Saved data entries
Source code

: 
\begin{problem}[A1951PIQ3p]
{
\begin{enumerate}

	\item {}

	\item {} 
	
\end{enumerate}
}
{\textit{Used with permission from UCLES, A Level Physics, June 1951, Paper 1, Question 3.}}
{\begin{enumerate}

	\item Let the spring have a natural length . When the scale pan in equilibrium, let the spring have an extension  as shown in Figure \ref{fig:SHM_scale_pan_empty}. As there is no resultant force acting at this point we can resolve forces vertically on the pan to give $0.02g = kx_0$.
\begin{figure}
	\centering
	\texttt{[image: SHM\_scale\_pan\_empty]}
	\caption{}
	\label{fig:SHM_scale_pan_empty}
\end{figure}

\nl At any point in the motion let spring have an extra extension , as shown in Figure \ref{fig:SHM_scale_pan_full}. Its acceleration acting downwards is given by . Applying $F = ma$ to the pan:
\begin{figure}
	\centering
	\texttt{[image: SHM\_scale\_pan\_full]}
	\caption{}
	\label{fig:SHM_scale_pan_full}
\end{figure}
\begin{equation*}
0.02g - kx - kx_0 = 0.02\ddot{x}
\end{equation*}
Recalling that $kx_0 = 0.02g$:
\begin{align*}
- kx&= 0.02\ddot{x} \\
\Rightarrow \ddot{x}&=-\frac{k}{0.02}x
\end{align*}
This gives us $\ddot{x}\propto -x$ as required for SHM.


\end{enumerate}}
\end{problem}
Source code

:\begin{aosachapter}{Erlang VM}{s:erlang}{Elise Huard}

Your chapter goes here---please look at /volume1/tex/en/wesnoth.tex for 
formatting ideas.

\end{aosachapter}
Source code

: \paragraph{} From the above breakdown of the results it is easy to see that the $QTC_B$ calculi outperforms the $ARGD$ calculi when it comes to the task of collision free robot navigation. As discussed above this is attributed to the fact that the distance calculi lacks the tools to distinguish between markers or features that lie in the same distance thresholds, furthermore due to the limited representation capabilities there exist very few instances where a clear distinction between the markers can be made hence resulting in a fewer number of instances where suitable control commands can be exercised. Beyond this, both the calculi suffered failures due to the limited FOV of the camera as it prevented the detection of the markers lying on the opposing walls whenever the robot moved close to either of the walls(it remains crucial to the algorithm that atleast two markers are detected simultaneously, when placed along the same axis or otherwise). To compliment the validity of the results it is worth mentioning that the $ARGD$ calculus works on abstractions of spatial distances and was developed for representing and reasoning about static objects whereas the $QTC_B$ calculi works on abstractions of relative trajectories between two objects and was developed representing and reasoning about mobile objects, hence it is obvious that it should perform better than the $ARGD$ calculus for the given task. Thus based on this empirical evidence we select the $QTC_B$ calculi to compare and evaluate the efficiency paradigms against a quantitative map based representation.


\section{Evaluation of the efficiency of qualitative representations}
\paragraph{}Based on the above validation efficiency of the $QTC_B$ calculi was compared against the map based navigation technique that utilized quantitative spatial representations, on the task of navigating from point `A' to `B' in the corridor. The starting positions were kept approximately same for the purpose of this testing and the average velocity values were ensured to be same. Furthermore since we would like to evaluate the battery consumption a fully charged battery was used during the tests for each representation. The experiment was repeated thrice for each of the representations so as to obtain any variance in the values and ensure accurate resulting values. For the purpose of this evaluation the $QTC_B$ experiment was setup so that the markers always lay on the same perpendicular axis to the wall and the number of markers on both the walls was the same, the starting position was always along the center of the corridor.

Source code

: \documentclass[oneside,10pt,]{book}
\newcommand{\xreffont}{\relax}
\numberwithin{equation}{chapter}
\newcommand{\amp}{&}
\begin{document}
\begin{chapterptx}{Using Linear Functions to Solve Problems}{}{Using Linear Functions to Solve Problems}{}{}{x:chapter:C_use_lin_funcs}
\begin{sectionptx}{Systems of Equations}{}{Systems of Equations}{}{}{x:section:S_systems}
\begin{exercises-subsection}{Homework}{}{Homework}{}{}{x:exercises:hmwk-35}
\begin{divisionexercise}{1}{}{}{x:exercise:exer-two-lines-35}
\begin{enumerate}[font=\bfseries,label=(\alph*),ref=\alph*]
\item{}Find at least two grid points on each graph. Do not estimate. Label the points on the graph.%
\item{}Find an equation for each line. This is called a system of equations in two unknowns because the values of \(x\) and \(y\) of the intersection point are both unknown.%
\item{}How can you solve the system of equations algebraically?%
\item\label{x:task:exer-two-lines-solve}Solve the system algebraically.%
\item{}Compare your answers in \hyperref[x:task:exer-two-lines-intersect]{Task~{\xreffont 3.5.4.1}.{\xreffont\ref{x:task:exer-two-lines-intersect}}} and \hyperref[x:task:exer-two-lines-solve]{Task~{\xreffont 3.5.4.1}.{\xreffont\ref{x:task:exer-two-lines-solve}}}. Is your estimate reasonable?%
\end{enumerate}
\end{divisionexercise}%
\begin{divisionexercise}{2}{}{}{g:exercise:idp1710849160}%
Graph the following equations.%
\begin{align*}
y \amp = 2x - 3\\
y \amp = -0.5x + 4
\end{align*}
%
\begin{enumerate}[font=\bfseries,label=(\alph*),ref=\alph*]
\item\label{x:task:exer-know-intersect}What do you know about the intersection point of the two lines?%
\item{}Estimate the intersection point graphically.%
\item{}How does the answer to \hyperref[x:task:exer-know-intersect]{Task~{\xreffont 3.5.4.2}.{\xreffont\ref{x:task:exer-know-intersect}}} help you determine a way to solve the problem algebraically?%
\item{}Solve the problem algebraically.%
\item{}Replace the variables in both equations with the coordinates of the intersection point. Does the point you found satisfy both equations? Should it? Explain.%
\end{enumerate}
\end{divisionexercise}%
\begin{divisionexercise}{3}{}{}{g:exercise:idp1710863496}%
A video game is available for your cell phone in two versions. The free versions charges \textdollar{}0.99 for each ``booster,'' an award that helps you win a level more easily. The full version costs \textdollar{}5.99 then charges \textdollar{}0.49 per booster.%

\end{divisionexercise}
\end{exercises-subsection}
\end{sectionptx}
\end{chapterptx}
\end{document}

### [Exercise requirements]
Each entry should be written out again exactly, with no word left out.

### [Answer]
Source code

: 
\begin{problem}[A1951PIQ3p]
{
\begin{enumerate}

	\item {}

	\item {} 
	
\end{enumerate}
}
{\textit{Used with permission from UCLES, A Level Physics, June 1951, Paper 1, Question 3.}}
{\begin{enumerate}

	\item Let the spring have a natural length . When the scale pan in equilibrium, let the spring have an extension  as shown in Figure \ref{fig:SHM_scale_pan_empty}. As there is no resultant force acting at this point we can resolve forces vertically on the pan to give $0.02g = kx_0$.
\begin{figure}
	\centering
	\texttt{[image: SHM\_scale\_pan\_empty]}
	\caption{}
	\label{fig:SHM_scale_pan_empty}
\end{figure}

\nl At any point in the motion let spring have an extra extension , as shown in Figure \ref{fig:SHM_scale_pan_full}. Its acceleration acting downwards is given by . Applying $F = ma$ to the pan:
\begin{figure}
	\centering
	\texttt{[image: SHM\_scale\_pan\_full]}
	\caption{}
	\label{fig:SHM_scale_pan_full}
\end{figure}
\begin{equation*}
0.02g - kx - kx_0 = 0.02\ddot{x}
\end{equation*}
Recalling that $kx_0 = 0.02g$:
\begin{align*}
- kx&= 0.02\ddot{x} \\
\Rightarrow \ddot{x}&=-\frac{k}{0.02}x
\end{align*}
This gives us $\ddot{x}\propto -x$ as required for SHM.


\end{enumerate}}
\end{problem}
Source code

:\begin{aosachapter}{Erlang VM}{s:erlang}{Elise Huard}

Your chapter goes here---please look at /volume1/tex/en/wesnoth.tex for 
formatting ideas.

\end{aosachapter}
Source code

: \paragraph{} From the above breakdown of the results it is easy to see that the $QTC_B$ calculi outperforms the $ARGD$ calculi when it comes to the task of collision free robot navigation. As discussed above this is attributed to the fact that the distance calculi lacks the tools to distinguish between markers or features that lie in the same distance thresholds, furthermore due to the limited representation capabilities there exist very few instances where a clear distinction between the markers can be made hence resulting in a fewer number of instances where suitable control commands can be exercised. Beyond this, both the calculi suffered failures due to the limited FOV of the camera as it prevented the detection of the markers lying on the opposing walls whenever the robot moved close to either of the walls(it remains crucial to the algorithm that atleast two markers are detected simultaneously, when placed along the same axis or otherwise). To compliment the validity of the results it is worth mentioning that the $ARGD$ calculus works on abstractions of spatial distances and was developed for representing and reasoning about static objects whereas the $QTC_B$ calculi works on abstractions of relative trajectories between two objects and was developed representing and reasoning about mobile objects, hence it is obvious that it should perform better than the $ARGD$ calculus for the given task. Thus based on this empirical evidence we select the $QTC_B$ calculi to compare and evaluate the efficiency paradigms against a quantitative map based representation.


\section{Evaluation of the efficiency of qualitative representations}
\paragraph{}Based on the above validation efficiency of the $QTC_B$ calculi was compared against the map based navigation technique that utilized quantitative spatial representations, on the task of navigating from point `A' to `B' in the corridor. The starting positions were kept approximately same for the purpose of this testing and the average velocity values were ensured to be same. Furthermore since we would like to evaluate the battery consumption a fully charged battery was used during the tests for each representation. The experiment was repeated thrice for each of the representations so as to obtain any variance in the values and ensure accurate resulting values. For the purpose of this evaluation the $QTC_B$ experiment was setup so that the markers always lay on the same perpendicular axis to the wall and the number of markers on both the walls was the same, the starting position was always along the center of the corridor.

Source code

: \documentclass[oneside,10pt,]{book}
\newcommand{\xreffont}{\relax}
\numberwithin{equation}{chapter}
\newcommand{\amp}{&}
\begin{document}
\begin{chapterptx}{Using Linear Functions to Solve Problems}{}{Using Linear Functions to Solve Problems}{}{}{x:chapter:C_use_lin_funcs}
\begin{sectionptx}{Systems of Equations}{}{Systems of Equations}{}{}{x:section:S_systems}
\begin{exercises-subsection}{Homework}{}{Homework}{}{}{x:exercises:hmwk-35}
\begin{divisionexercise}{1}{}{}{x:exercise:exer-two-lines-35}
\begin{enumerate}[font=\bfseries,label=(\alph*),ref=\alph*]
\item{}Find at least two grid points on each graph. Do not estimate. Label the points on the graph.%
\item{}Find an equation for each line. This is called a system of equations in two unknowns because the values of \(x\) and \(y\) of the intersection point are both unknown.%
\item{}How can you solve the system of equations algebraically?%
\item\label{x:task:exer-two-lines-solve}Solve the system algebraically.%
\item{}Compare your answers in \hyperref[x:task:exer-two-lines-intersect]{Task~{\xreffont 3.5.4.1}.{\xreffont\ref{x:task:exer-two-lines-intersect}}} and \hyperref[x:task:exer-two-lines-solve]{Task~{\xreffont 3.5.4.1}.{\xreffont\ref{x:task:exer-two-lines-solve}}}. Is your estimate reasonable?%
\end{enumerate}
\end{divisionexercise}%
\begin{divisionexercise}{2}{}{}{g:exercise:idp1710849160}%
Graph the following equations.%
\begin{align*}
y \amp = 2x - 3\\
y \amp = -0.5x + 4
\end{align*}
%
\begin{enumerate}[font=\bfseries,label=(\alph*),ref=\alph*]
\item\label{x:task:exer-know-intersect}What do you know about the intersection point of the two lines?%
\item{}Estimate the intersection point graphically.%
\item{}How does the answer to \hyperref[x:task:exer-know-intersect]{Task~{\xreffont 3.5.4.2}.{\xreffont\ref{x:task:exer-know-intersect}}} help you determine a way to solve the problem algebraically?%
\item{}Solve the problem algebraically.%
\item{}Replace the variables in both equations with the coordinates of the intersection point. Does the point you found satisfy both equations? Should it? Explain.%
\end{enumerate}
\end{divisionexercise}%
\begin{divisionexercise}{3}{}{}{g:exercise:idp1710863496}%
A video game is available for your cell phone in two versions. The free versions charges \textdollar{}0.99 for each ``booster,'' an award that helps you win a level more easily. The full version costs \textdollar{}5.99 then charges \textdollar{}0.49 per booster.%

\end{divisionexercise}
\end{exercises-subsection}
\end{sectionptx}
\end{chapterptx}
\end{document}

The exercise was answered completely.